Si potrebbe fare un parallelo col profondo della società. Se nel ventre della società si aggira il bisogno di fascismo, c’è anche una parte che la pensa diversamente, che magari è numericamente inferiore, e che però in questi mesi ha avuto la capacità di non lasciarsi scivolare addosso le cose, e che magari vorrebbe provare ad organizzarsi. Noi dobbiamo parlare alla società tutta. A chi vuole ribellarsi, perché ha bisogno di un fronte unitario; ed anche a chi, nella sua apatia o nella sua foga, in questi anni è caduto nella trappola della paura e della xenofobia.
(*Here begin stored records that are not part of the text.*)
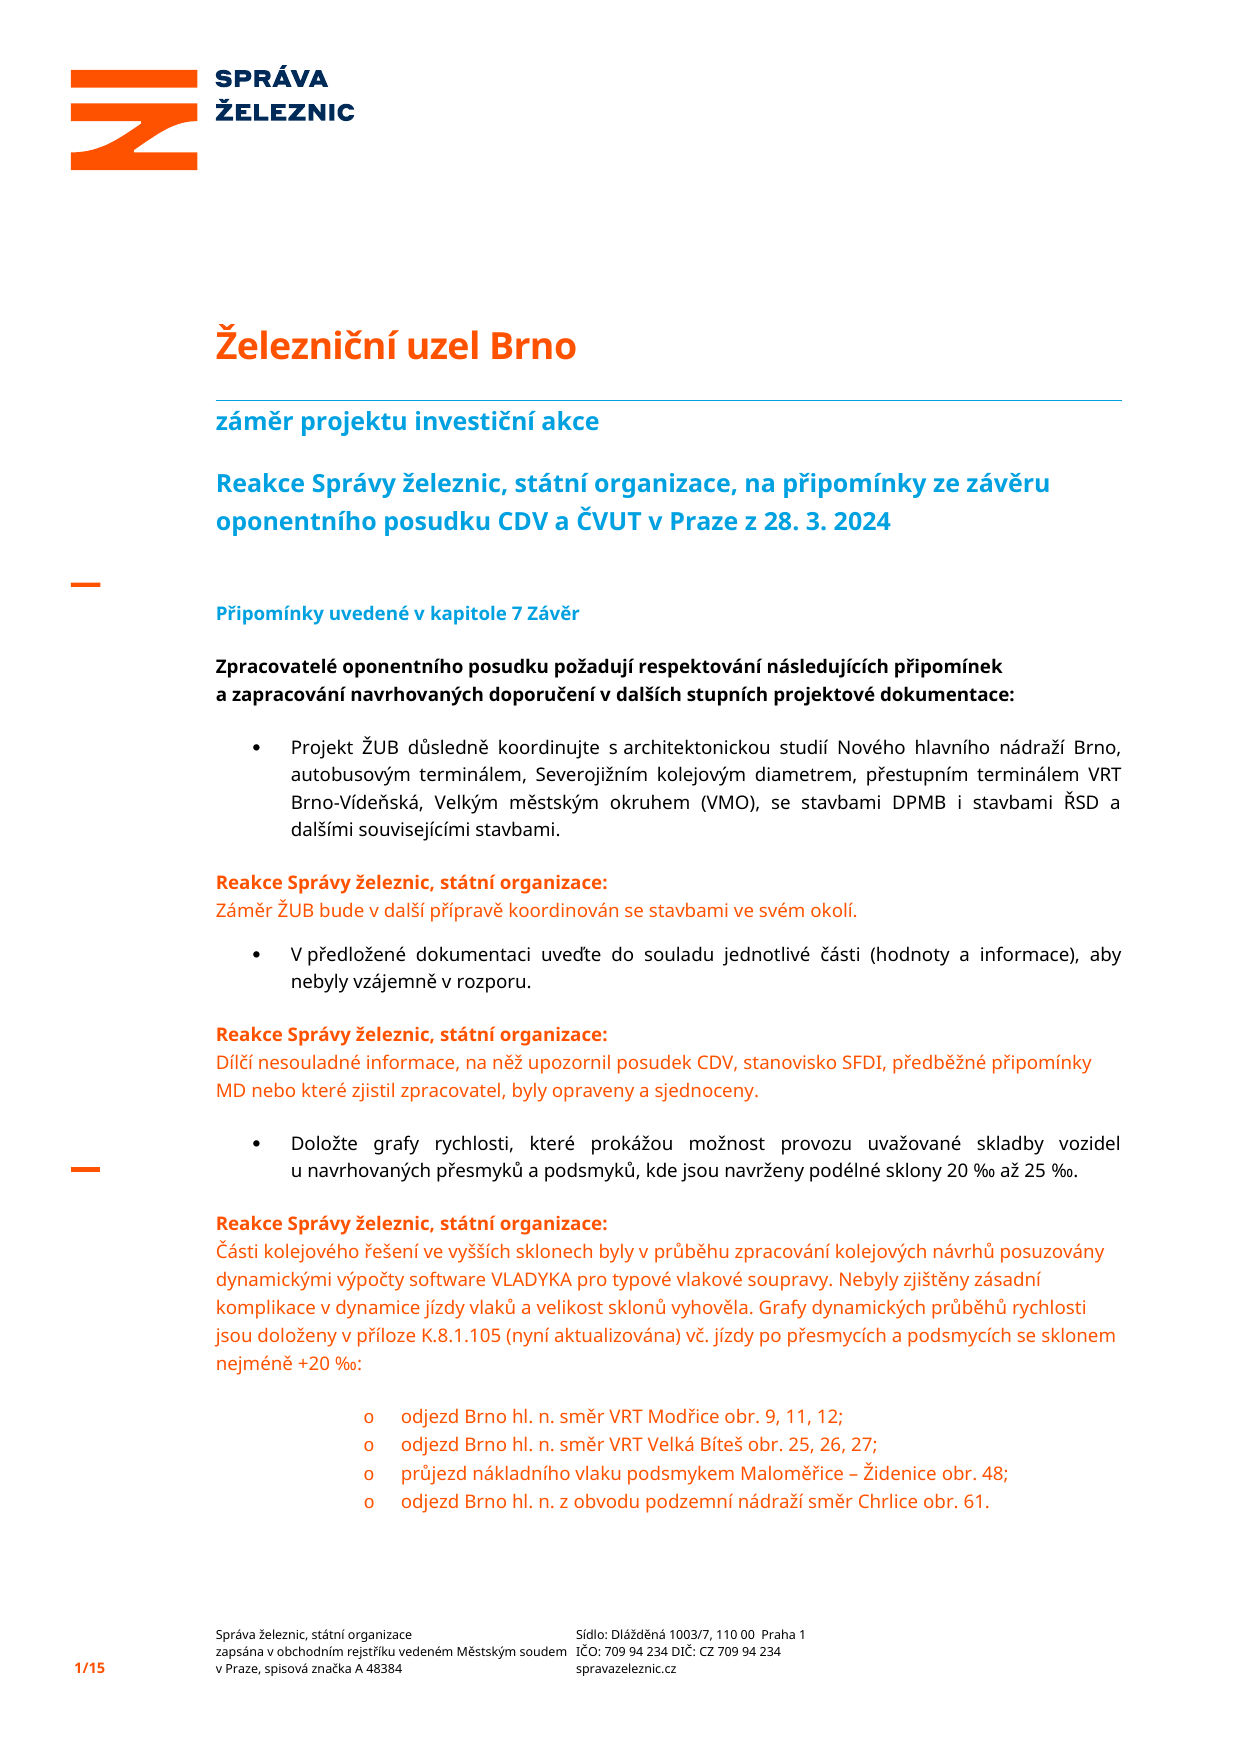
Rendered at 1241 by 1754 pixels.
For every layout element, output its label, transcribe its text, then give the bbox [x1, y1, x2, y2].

subtitle Reakce Správy železnic, státní organizace: [216, 1021, 1122, 1047]
text Záměr ŽUB bude v další přípravě koordinován se stavbami ve svém okolí. [216, 897, 1122, 922]
subtitle Reakce Správy železnic, státní organizace: [216, 869, 1122, 894]
list odjezd Brno hl. n. směr VRT Velká Bíteš obr. 25, 26, 27; [363, 1432, 1122, 1457]
subtitle záměr projektu investiční akce [216, 401, 1122, 437]
list odjezd Brno hl. n. z obvodu podzemní nádraží směr Chrlice obr. 61. [363, 1488, 1122, 1514]
subtitle Železniční uzel Brno [216, 319, 1122, 370]
subtitle Reakce Správy železnic, státní organizace: [216, 1210, 1122, 1236]
list Doložte grafy rychlosti, které prokážou možnost provozu uvažované skladby vozidel u navrhovaných přesmyků a podsmyků, kde jsou navrženy podélné sklony 20 ‰ až 25 ‰. [253, 1130, 1122, 1183]
list průjezd nákladního vlaku podsmykem Maloměřice – Židenice obr. 48; [363, 1460, 1122, 1486]
text Připomínky uvedené v kapitole 7 Závěr [216, 600, 1122, 625]
text Zpracovatelé oponentního posudku požadují respektování následujících připomínek a zapracování navrhovaných doporučení v dalších stupních projektové dokumentace: [216, 653, 1122, 706]
subtitle Reakce Správy železnic, státní organizace, na připomínky ze závěru oponentního posudku CDV a ČVUT v Praze z 28. 3. 2024 [216, 466, 1122, 537]
text Dílčí nesouladné informace, na něž upozornil posudek CDV, stanovisko SFDI, předběžné připomínky MD nebo které zjistil zpracovatel, byly opraveny a sjednoceny. [216, 1049, 1122, 1103]
text Části kolejového řešení ve vyšších sklonech byly v průběhu zpracování kolejových návrhů posuzovány dynamickými výpočty software VLADYKA pro typové vlakové soupravy. Nebyly zjištěny zásadní komplikace v dynamice jízdy vlaků a velikost sklonů vyhověla. Grafy dynamických průběhů rychlosti jsou doloženy v příloze K.8.1.105 (nyní aktualizována) vč. jízdy po přesmycích a podsmycích se sklonem nejméně +20 ‰: [216, 1238, 1122, 1376]
list V předložené dokumentaci uveďte do souladu jednotlivé části (hodnoty a informace), aby nebyly vzájemně v rozporu. [253, 941, 1122, 994]
list odjezd Brno hl. n. směr VRT Modřice obr. 9, 11, 12; [363, 1403, 1122, 1429]
list Projekt ŽUB důsledně koordinujte s architektonickou studií Nového hlavního nádraží Brno, autobusovým terminálem, Severojižním kolejovým diametrem, přestupním terminálem VRT Brno-Vídeňská, Velkým městským okruhem (VMO), se stavbami DPMB i stavbami ŘSD a dalšími souvisejícími stavbami. [253, 734, 1122, 842]
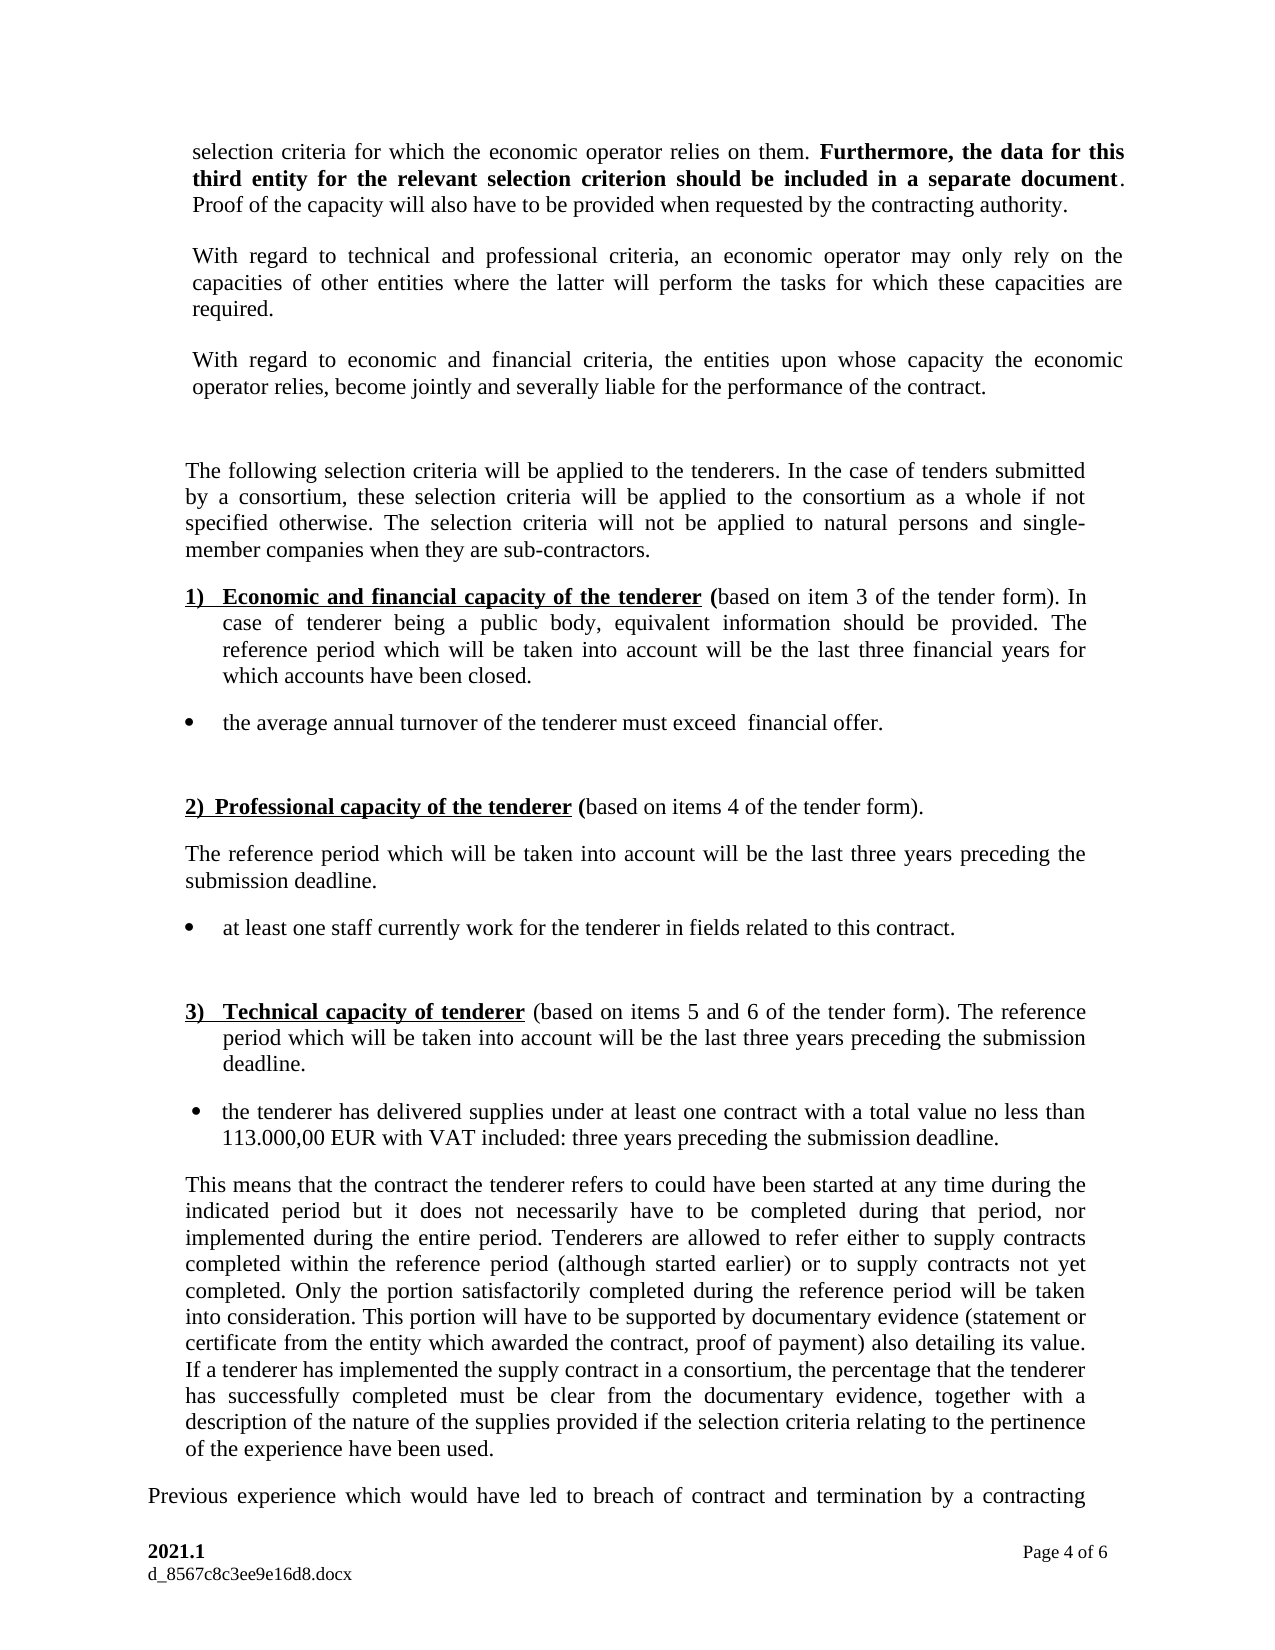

Salire sul piedistallo della purezza, tacciare in automatico di razzismo e stupidità chiunque abbia votato Salvini o i 5 Stelle, non fa che isolarci. Mentre occorre rilanciare sulla vera sicurezza: quella che si costruisce lottando in favore dei diritti dei più deboli. Alla comunità ideologicamente preimpostata che rifiutiamo, dobbiamo da subito contrapporre una diversa società, nella quale ci si mette in gioco e si chiama all’impegno. 

Non abbiamo molto tempo, e la posta in gioco è altissima. Il regime fascista italiano è durato più di vent’anni; e noi oggi non possiamo fare politica come se stessimo in un parco–giochi, come se fossimo sempre in grado di arginare le conseguenze degli errori o come se bastasse uscire dal campo di gioco per tornare alla vita di sempre. Non sappiamo quali sentieri ci troveremo a percorrere nei prossimi tempi, sappiamo solo che saranno irti e complessi. E che la campana sta suonando per noi tutti, ancora una volta.